Furthermore, I have consistently championed legislation that would provide all Philadelphians with a family-sustaining, living wage.

Just last month, I introduced legislation that would put the “Fight for Fifteen” – the fight to raise the minimum wage in Pennsylvania to $15 an hour – on the ballot in this year’s primary election. If the minimum wage were increased to $15 an hour, over a quarter of a million Philadelphians – nearly half of the local workforce – would be affected by the wage increase. Raising the minimum wage would increase incomes, reduce poverty and income inequality, and shrink the reliance on governmental social safety nets, thereby narrowing the gap between the haves and have-nots.
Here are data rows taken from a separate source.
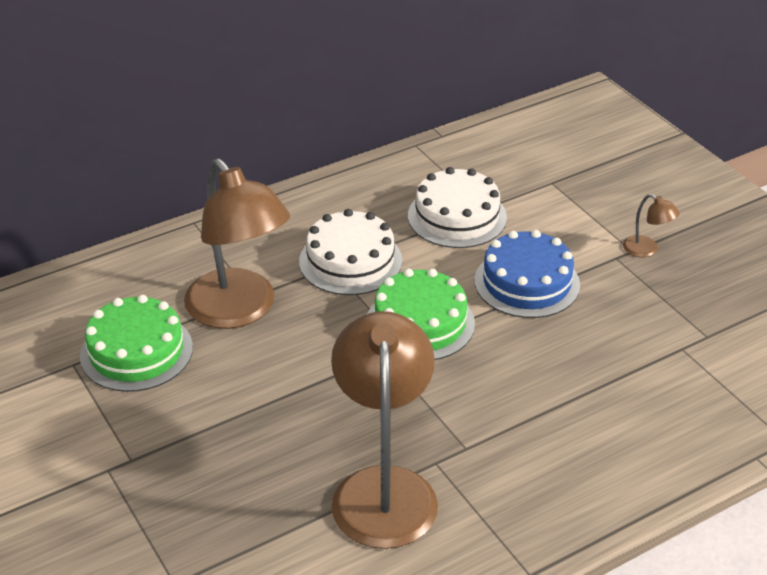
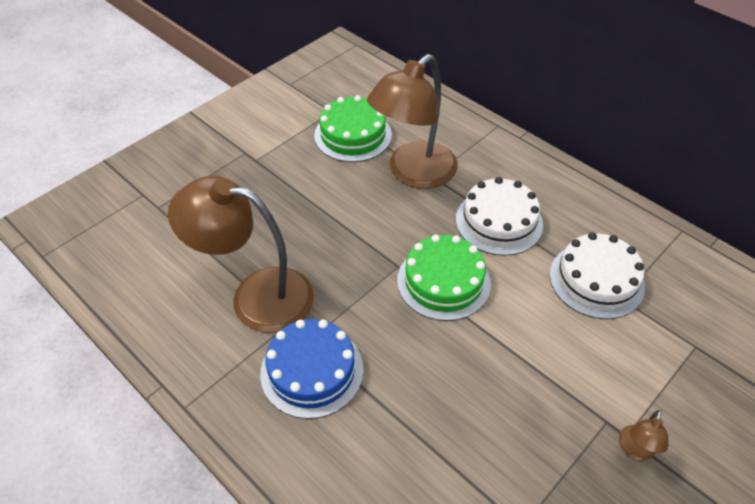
camera: 75 degrees right, 10 degrees up
(384, 488) = (256, 296): brown lamp -> brown lamp turned 150 degrees counterclockwise
(527, 282) = (531, 349): blue cake -> blue cake (312, 371)

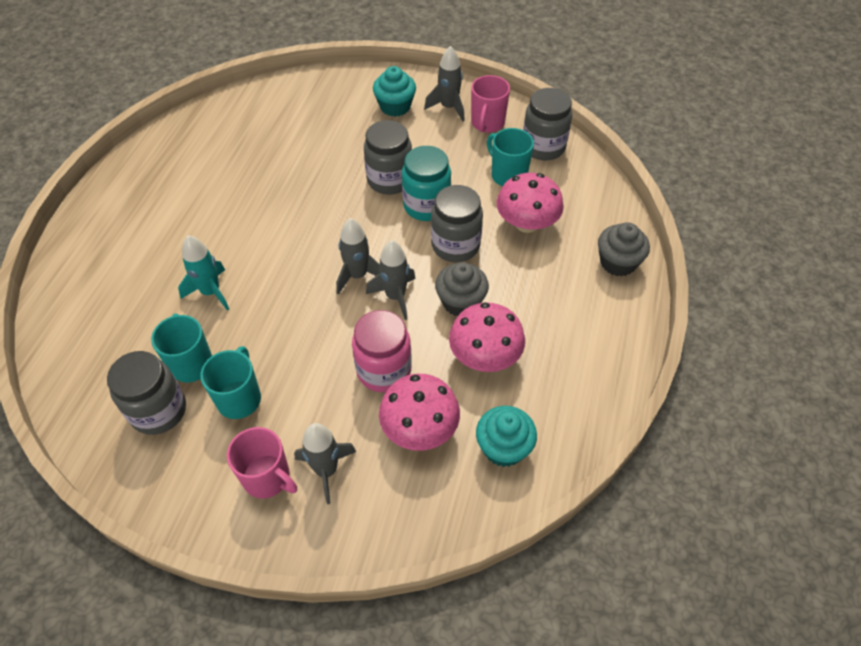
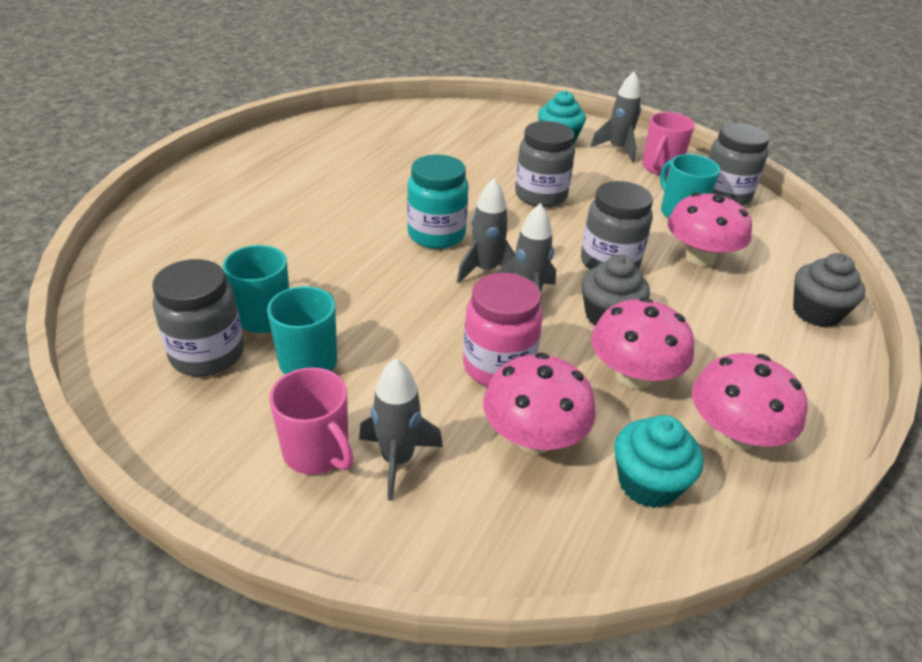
camera: 10 degrees right, 15 degrees down
(211, 292) = (310, 256): turquoise rocket -> none
(426, 206) = (580, 223): turquoise jar -> turquoise jar (436, 235)
(560, 392) = (734, 434): none -> pink mushroom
I highlight these issues to demonstrate how, although the issues may have changed slightly over time, our fight to eradicate economic, racial, ethnic, and gender injustice is as important now as ever. I am extremely proud to be among the scores of women, locally, nationally and globally, who have taken up this mantle to use our voices to advocate for the voiceless. The urgency of the moment reminds me of a quote from noted author Helen Keller, who said, “The only thing worse than being blind is having sight but no vision.”

To all my sisters, I say let us continue to lift up the women who have inspired us and resolve to never lose sight of the vision they shared with us to build pathways towards equity for all people.”